**Exercise aim**: Each of the following records is to be printed verbatim.

☆ ☆ ☆ ☆

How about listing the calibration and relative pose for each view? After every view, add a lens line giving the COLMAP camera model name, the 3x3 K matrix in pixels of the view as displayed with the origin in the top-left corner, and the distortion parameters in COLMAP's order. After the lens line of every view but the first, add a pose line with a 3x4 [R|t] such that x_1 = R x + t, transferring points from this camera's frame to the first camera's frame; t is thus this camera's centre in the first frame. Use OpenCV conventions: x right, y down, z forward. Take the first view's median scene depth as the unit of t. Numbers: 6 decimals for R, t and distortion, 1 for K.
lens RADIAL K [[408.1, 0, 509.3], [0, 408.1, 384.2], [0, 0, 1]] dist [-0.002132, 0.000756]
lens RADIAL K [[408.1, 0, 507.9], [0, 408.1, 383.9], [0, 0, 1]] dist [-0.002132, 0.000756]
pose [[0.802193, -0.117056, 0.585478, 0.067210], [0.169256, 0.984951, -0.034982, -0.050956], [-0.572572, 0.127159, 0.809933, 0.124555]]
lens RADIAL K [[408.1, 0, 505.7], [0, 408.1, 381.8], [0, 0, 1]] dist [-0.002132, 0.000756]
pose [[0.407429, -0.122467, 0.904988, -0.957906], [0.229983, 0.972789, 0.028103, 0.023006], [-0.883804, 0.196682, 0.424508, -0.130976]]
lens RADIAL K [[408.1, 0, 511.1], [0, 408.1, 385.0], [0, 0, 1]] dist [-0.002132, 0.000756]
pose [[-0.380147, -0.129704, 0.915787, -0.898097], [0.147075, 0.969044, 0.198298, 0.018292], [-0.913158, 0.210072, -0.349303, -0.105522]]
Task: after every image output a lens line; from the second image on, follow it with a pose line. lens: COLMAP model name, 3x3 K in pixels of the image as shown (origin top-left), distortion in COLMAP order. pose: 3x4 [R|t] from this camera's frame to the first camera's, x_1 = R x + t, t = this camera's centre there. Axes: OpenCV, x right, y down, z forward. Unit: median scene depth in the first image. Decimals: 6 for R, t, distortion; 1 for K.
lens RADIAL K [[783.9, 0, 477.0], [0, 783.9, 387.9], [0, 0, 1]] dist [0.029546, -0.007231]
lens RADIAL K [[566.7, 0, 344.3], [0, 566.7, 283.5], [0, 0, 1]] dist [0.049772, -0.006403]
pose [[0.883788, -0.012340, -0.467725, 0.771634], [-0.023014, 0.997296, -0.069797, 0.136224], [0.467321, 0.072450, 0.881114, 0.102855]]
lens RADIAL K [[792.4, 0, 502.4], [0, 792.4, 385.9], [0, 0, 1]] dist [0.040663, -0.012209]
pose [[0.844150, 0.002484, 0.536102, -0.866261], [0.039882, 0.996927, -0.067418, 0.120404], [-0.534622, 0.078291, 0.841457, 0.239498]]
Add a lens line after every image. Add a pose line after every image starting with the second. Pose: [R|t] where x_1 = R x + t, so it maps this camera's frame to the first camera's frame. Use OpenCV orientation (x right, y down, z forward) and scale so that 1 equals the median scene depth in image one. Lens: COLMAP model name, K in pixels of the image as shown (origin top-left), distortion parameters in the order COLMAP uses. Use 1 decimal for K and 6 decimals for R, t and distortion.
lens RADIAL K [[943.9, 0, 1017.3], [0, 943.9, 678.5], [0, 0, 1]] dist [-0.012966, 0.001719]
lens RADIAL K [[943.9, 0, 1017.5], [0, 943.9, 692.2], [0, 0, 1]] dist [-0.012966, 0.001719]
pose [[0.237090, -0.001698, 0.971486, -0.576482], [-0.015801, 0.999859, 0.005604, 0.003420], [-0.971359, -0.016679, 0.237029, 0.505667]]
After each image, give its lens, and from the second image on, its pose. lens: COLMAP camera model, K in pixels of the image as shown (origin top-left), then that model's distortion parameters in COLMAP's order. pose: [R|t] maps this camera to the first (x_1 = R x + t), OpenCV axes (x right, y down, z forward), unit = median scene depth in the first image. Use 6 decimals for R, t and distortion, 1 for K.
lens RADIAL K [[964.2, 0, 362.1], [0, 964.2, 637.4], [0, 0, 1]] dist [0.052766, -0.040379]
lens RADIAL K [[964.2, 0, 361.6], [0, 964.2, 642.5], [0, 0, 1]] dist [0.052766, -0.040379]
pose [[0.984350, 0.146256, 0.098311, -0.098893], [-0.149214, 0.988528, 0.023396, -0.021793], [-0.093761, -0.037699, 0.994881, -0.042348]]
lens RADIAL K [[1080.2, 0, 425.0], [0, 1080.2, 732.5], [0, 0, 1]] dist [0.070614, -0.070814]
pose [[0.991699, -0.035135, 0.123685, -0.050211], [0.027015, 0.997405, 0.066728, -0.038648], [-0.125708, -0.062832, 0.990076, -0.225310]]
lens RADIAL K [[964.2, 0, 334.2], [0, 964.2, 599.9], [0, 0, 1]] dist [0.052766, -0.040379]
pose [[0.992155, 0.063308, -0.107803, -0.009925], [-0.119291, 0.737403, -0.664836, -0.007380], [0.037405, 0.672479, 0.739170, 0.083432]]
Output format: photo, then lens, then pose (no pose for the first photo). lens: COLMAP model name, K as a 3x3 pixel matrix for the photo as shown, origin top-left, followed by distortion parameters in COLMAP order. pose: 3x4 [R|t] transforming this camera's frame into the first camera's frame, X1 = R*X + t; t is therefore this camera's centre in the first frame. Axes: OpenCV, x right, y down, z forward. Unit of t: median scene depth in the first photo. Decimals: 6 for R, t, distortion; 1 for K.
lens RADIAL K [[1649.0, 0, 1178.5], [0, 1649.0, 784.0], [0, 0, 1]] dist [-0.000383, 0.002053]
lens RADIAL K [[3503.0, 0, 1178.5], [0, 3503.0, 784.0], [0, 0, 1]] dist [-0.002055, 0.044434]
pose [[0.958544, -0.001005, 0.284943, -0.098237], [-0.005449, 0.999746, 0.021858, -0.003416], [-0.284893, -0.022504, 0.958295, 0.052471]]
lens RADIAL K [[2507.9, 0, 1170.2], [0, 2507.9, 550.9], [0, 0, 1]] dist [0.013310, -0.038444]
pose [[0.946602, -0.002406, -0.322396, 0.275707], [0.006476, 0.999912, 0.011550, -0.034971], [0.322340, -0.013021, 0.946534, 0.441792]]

☆ ☆ ☆ ☆

**Task answer**:
How about listing the calibration and relative pose for each view? After every view, add a lens line giving the COLMAP camera model name, the 3x3 K matrix in pixels of the view as displayed with the origin in the top-left corner, and the distortion parameters in COLMAP's order. After the lens line of every view but the first, add a pose line with a 3x4 [R|t] such that x_1 = R x + t, transferring points from this camera's frame to the first camera's frame; t is thus this camera's centre in the first frame. Use OpenCV conventions: x right, y down, z forward. Take the first view's median scene depth as the unit of t. Numbers: 6 decimals for R, t and distortion, 1 for K.
lens RADIAL K [[408.1, 0, 509.3], [0, 408.1, 384.2], [0, 0, 1]] dist [-0.002132, 0.000756]
lens RADIAL K [[408.1, 0, 507.9], [0, 408.1, 383.9], [0, 0, 1]] dist [-0.002132, 0.000756]
pose [[0.802193, -0.117056, 0.585478, 0.067210], [0.169256, 0.984951, -0.034982, -0.050956], [-0.572572, 0.127159, 0.809933, 0.124555]]
lens RADIAL K [[408.1, 0, 505.7], [0, 408.1, 381.8], [0, 0, 1]] dist [-0.002132, 0.000756]
pose [[0.407429, -0.122467, 0.904988, -0.957906], [0.229983, 0.972789, 0.028103, 0.023006], [-0.883804, 0.196682, 0.424508, -0.130976]]
lens RADIAL K [[408.1, 0, 511.1], [0, 408.1, 385.0], [0, 0, 1]] dist [-0.002132, 0.000756]
pose [[-0.380147, -0.129704, 0.915787, -0.898097], [0.147075, 0.969044, 0.198298, 0.018292], [-0.913158, 0.210072, -0.349303, -0.105522]]
Task: after every image output a lens line; from the second image on, follow it with a pose line. lens: COLMAP model name, 3x3 K in pixels of the image as shown (origin top-left), distortion in COLMAP order. pose: 3x4 [R|t] from this camera's frame to the first camera's, x_1 = R x + t, t = this camera's centre there. Axes: OpenCV, x right, y down, z forward. Unit: median scene depth in the first image. Decimals: 6 for R, t, distortion; 1 for K.
lens RADIAL K [[783.9, 0, 477.0], [0, 783.9, 387.9], [0, 0, 1]] dist [0.029546, -0.007231]
lens RADIAL K [[566.7, 0, 344.3], [0, 566.7, 283.5], [0, 0, 1]] dist [0.049772, -0.006403]
pose [[0.883788, -0.012340, -0.467725, 0.771634], [-0.023014, 0.997296, -0.069797, 0.136224], [0.467321, 0.072450, 0.881114, 0.102855]]
lens RADIAL K [[792.4, 0, 502.4], [0, 792.4, 385.9], [0, 0, 1]] dist [0.040663, -0.012209]
pose [[0.844150, 0.002484, 0.536102, -0.866261], [0.039882, 0.996927, -0.067418, 0.120404], [-0.534622, 0.078291, 0.841457, 0.239498]]
Add a lens line after every image. Add a pose line after every image starting with the second. Pose: [R|t] where x_1 = R x + t, so it maps this camera's frame to the first camera's frame. Use OpenCV orientation (x right, y down, z forward) and scale so that 1 equals the median scene depth in image one. Lens: COLMAP model name, K in pixels of the image as shown (origin top-left), distortion parameters in the order COLMAP uses. Use 1 decimal for K and 6 decimals for R, t and distortion.
lens RADIAL K [[943.9, 0, 1017.3], [0, 943.9, 678.5], [0, 0, 1]] dist [-0.012966, 0.001719]
lens RADIAL K [[943.9, 0, 1017.5], [0, 943.9, 692.2], [0, 0, 1]] dist [-0.012966, 0.001719]
pose [[0.237090, -0.001698, 0.971486, -0.576482], [-0.015801, 0.999859, 0.005604, 0.003420], [-0.971359, -0.016679, 0.237029, 0.505667]]
After each image, give its lens, and from the second image on, its pose. lens: COLMAP camera model, K in pixels of the image as shown (origin top-left), then that model's distortion parameters in COLMAP's order. pose: [R|t] maps this camera to the first (x_1 = R x + t), OpenCV axes (x right, y down, z forward), unit = median scene depth in the first image. Use 6 decimals for R, t and distortion, 1 for K.
lens RADIAL K [[964.2, 0, 362.1], [0, 964.2, 637.4], [0, 0, 1]] dist [0.052766, -0.040379]
lens RADIAL K [[964.2, 0, 361.6], [0, 964.2, 642.5], [0, 0, 1]] dist [0.052766, -0.040379]
pose [[0.984350, 0.146256, 0.098311, -0.098893], [-0.149214, 0.988528, 0.023396, -0.021793], [-0.093761, -0.037699, 0.994881, -0.042348]]
lens RADIAL K [[1080.2, 0, 425.0], [0, 1080.2, 732.5], [0, 0, 1]] dist [0.070614, -0.070814]
pose [[0.991699, -0.035135, 0.123685, -0.050211], [0.027015, 0.997405, 0.066728, -0.038648], [-0.125708, -0.062832, 0.990076, -0.225310]]
lens RADIAL K [[964.2, 0, 334.2], [0, 964.2, 599.9], [0, 0, 1]] dist [0.052766, -0.040379]
pose [[0.992155, 0.063308, -0.107803, -0.009925], [-0.119291, 0.737403, -0.664836, -0.007380], [0.037405, 0.672479, 0.739170, 0.083432]]
Output format: photo, then lens, then pose (no pose for the first photo). lens: COLMAP model name, K as a 3x3 pixel matrix for the photo as shown, origin top-left, followed by distortion parameters in COLMAP order. pose: 3x4 [R|t] transforming this camera's frame into the first camera's frame, X1 = R*X + t; t is therefore this camera's centre in the first frame. Axes: OpenCV, x right, y down, z forward. Unit of t: median scene depth in the first photo. Decimals: 6 for R, t, distortion; 1 for K.
lens RADIAL K [[1649.0, 0, 1178.5], [0, 1649.0, 784.0], [0, 0, 1]] dist [-0.000383, 0.002053]
lens RADIAL K [[3503.0, 0, 1178.5], [0, 3503.0, 784.0], [0, 0, 1]] dist [-0.002055, 0.044434]
pose [[0.958544, -0.001005, 0.284943, -0.098237], [-0.005449, 0.999746, 0.021858, -0.003416], [-0.284893, -0.022504, 0.958295, 0.052471]]
lens RADIAL K [[2507.9, 0, 1170.2], [0, 2507.9, 550.9], [0, 0, 1]] dist [0.013310, -0.038444]
pose [[0.946602, -0.002406, -0.322396, 0.275707], [0.006476, 0.999912, 0.011550, -0.034971], [0.322340, -0.013021, 0.946534, 0.441792]]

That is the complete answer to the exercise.